### Given data

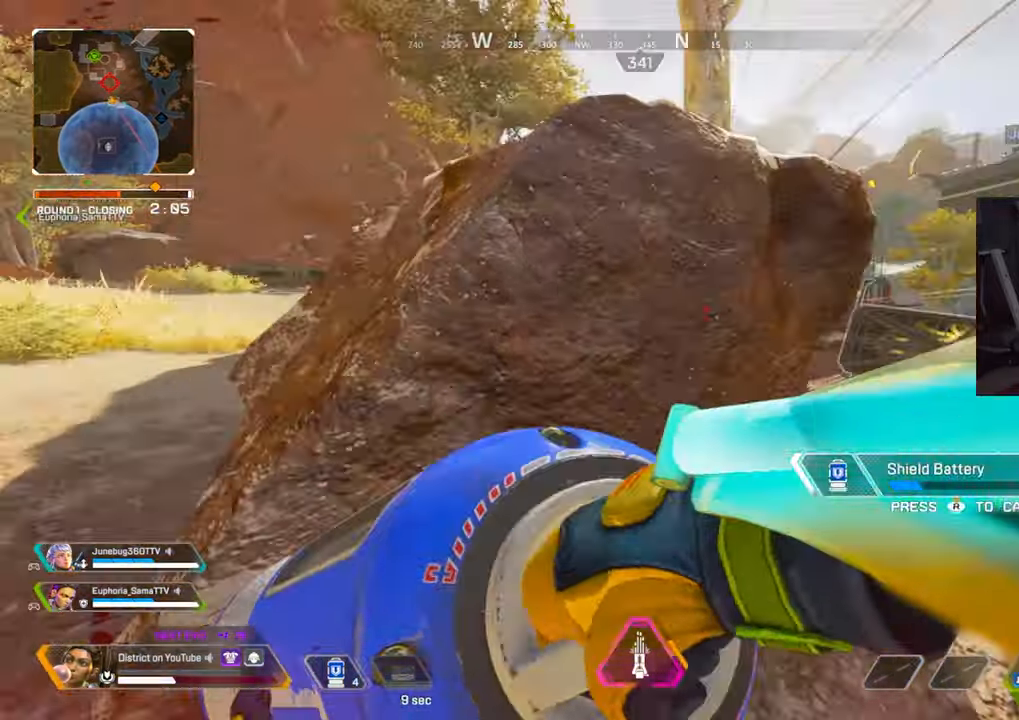
{"buttons": [], "left_stick": "right", "right_stick": "center", "events": [[17, "right_stick", "center"], [283, "A", "down"], [383, "A", "up"], [417, "left_stick", "right"]]}
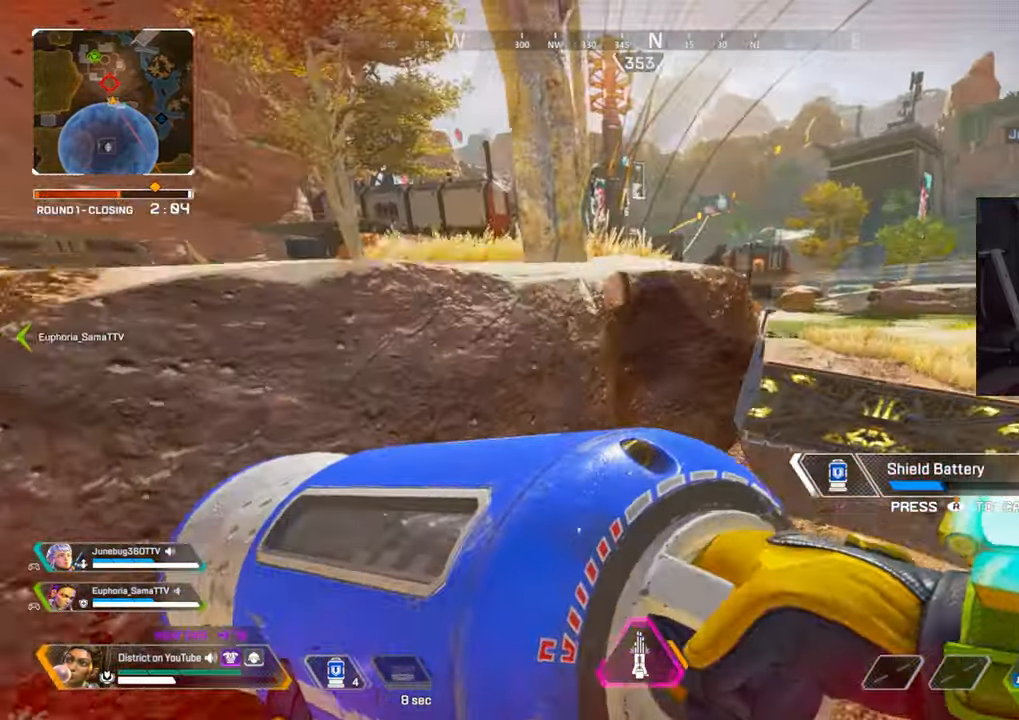
{"buttons": [], "left_stick": "left", "right_stick": "left", "events": [[83, "left_stick", "down-right"], [283, "left_stick", "center"], [467, "right_stick", "left"], [483, "left_stick", "left"]]}
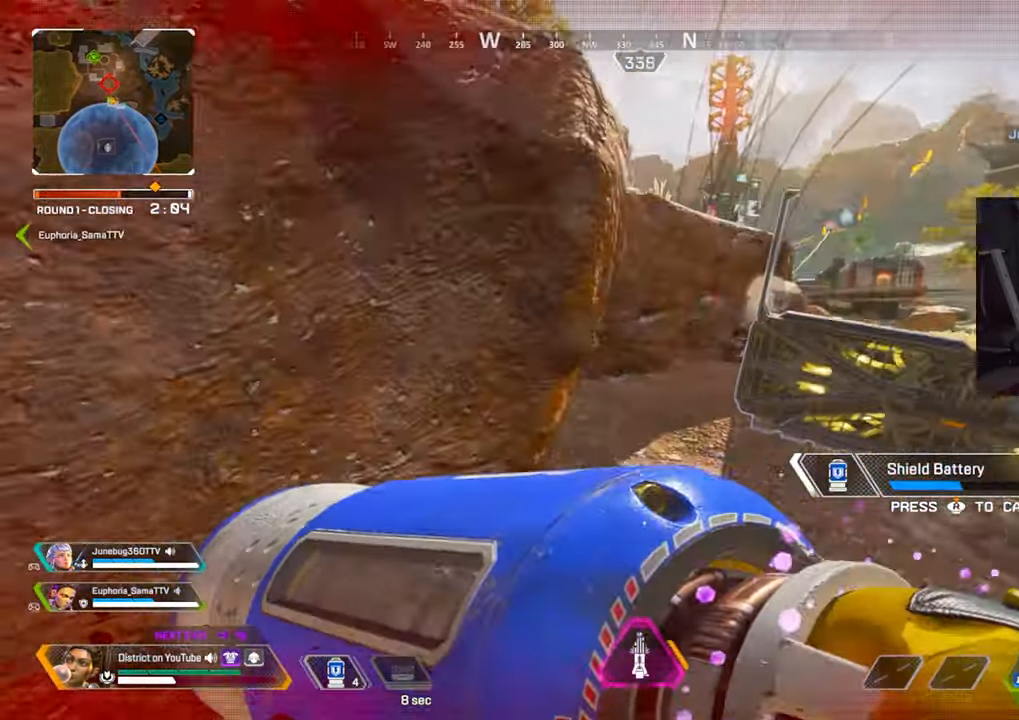
{"buttons": ["Y"], "left_stick": "up-left", "right_stick": "center", "events": [[100, "left_stick", "up-left"], [183, "right_stick", "center"], [250, "Y", "down"]]}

### Exercise
Without including any picture, write out the material above exactly.

### Output of the exercise
{"buttons": [], "left_stick": "right", "right_stick": "center", "events": [[17, "right_stick", "center"], [283, "A", "down"], [383, "A", "up"], [417, "left_stick", "right"]]}
{"buttons": [], "left_stick": "left", "right_stick": "left", "events": [[83, "left_stick", "down-right"], [283, "left_stick", "center"], [467, "right_stick", "left"], [483, "left_stick", "left"]]}
{"buttons": ["Y"], "left_stick": "up-left", "right_stick": "center", "events": [[100, "left_stick", "up-left"], [183, "right_stick", "center"], [250, "Y", "down"]]}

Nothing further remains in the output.